I have seen writers who perform their love of these things claim that they only use AI for the generation of ideas. Claim they have only ever ask it to lay out words and sentences, so they can sift through them and find what works. As if a house is built by first exploding before falling to the ground in ashen timbers. This is not the action of a tool, which asks you to learn how it feels in your hands, that hurts a little on first swing. That has secrets in it, that develop over time and become an instinctive action. Muscles that build in the body that know how to swing, and cut, and lift.
A tool never does the work for you, as a tool is incapable of doing anything unless the hand on its grip can make it happen. A hammer will never build you a home, even if it has done so before. It will betray you if you try to let it do the work for you. There are those that call AI a tool because they want to pretend that there is labour in what they have claimed, that they can wave at the results spat out at them from the ravenous beasts hidden behind innocuous app icons on their control docks. Their justifications of it only doing what they ask it to do, as if there is choice in the matter, ring hollow. If it were a tool, this would be true, but AI is an erratic and changing thing. Mercurial and always feeding. It is growing, and changing, and absorbing with each new keystroke. Feeding off our waterways and our towns just so it can deposit books that no one will read, and music that will never sing.

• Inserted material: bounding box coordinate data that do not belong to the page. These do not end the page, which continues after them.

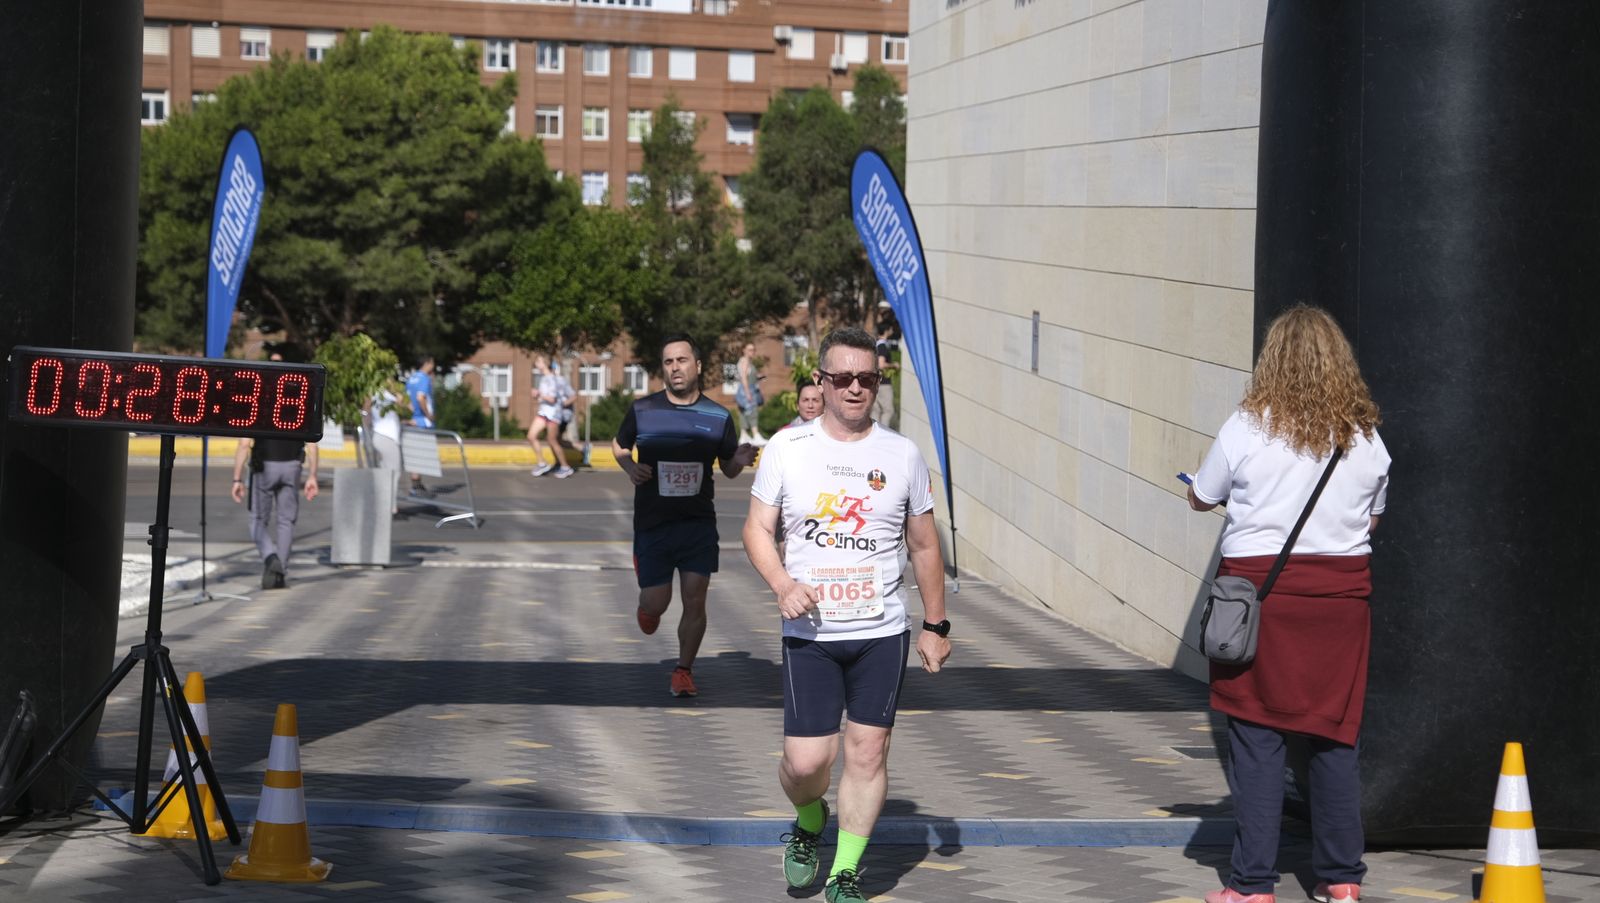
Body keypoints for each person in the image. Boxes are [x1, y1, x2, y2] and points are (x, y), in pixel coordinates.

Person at [1187, 305, 1390, 903]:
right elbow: (1371, 518)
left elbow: (1203, 496)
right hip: (1340, 606)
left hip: (1260, 600)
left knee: (1256, 738)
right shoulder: (1366, 438)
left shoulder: (1247, 428)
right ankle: (1342, 880)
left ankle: (1252, 886)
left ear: (1271, 361)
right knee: (1334, 736)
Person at [742, 326, 951, 903]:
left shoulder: (902, 455)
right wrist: (782, 583)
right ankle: (810, 821)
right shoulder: (790, 448)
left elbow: (926, 546)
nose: (855, 388)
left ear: (877, 383)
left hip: (881, 630)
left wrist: (936, 625)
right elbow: (756, 529)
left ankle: (845, 874)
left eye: (867, 378)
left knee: (867, 750)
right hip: (810, 630)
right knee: (808, 761)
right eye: (843, 378)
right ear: (821, 381)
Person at [614, 334, 758, 698]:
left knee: (696, 596)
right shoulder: (643, 409)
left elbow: (727, 468)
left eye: (681, 360)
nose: (675, 368)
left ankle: (683, 670)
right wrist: (631, 469)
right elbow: (618, 446)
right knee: (655, 605)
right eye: (668, 362)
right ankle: (648, 602)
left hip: (697, 523)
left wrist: (738, 461)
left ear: (698, 366)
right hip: (653, 523)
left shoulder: (718, 416)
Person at [231, 436, 320, 589]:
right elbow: (312, 445)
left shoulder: (258, 411)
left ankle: (270, 557)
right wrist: (312, 476)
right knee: (287, 521)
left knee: (257, 520)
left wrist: (237, 479)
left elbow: (244, 444)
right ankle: (280, 572)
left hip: (264, 466)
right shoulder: (302, 411)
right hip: (293, 466)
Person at [528, 354, 575, 478]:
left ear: (545, 363)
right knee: (531, 436)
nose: (536, 364)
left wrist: (539, 394)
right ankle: (542, 463)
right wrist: (539, 395)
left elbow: (553, 399)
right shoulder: (544, 378)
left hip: (554, 413)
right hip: (544, 412)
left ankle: (565, 467)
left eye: (538, 361)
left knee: (552, 440)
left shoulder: (551, 379)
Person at [404, 357, 435, 494]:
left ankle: (416, 483)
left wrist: (413, 412)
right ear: (427, 363)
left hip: (414, 419)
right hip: (423, 421)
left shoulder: (411, 379)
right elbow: (420, 398)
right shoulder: (424, 378)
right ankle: (416, 485)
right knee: (422, 453)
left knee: (416, 453)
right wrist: (428, 414)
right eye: (432, 363)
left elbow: (406, 400)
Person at [735, 340, 766, 446]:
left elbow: (748, 375)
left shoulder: (747, 361)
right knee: (752, 412)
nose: (752, 352)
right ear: (744, 350)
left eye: (753, 349)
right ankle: (756, 434)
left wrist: (759, 377)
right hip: (747, 390)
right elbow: (743, 377)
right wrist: (747, 393)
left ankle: (744, 436)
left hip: (746, 389)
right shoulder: (745, 361)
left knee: (743, 413)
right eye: (750, 349)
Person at [871, 326, 899, 430]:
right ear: (887, 330)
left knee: (876, 410)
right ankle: (883, 433)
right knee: (888, 411)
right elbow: (881, 364)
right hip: (884, 383)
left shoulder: (875, 345)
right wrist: (894, 365)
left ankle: (874, 433)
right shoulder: (882, 346)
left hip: (874, 382)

My tools are different now, a writer is a far different life than a glazier. I have a laptop, and an iPad, and multiple keyboards. My favourite, a mechanical one that reminds me of learning the home row in typing class on an Apple Classic 2. That is what I write with most days, today even, and each click of the key is a loud and expressive reminder of a task. Every letter, every space, every swiftly clicked backspace is done by me, with purpose and desire. I have a notebook, and three other notebooks, and pens I prefer when writing notes or longhand sentences. These are tools, and they could no more write a book than the breeze moving our curtains that block the sun on warm days. It’s only when they are held by me that they might be capable of creation, a tool that is only ever an extension of the body.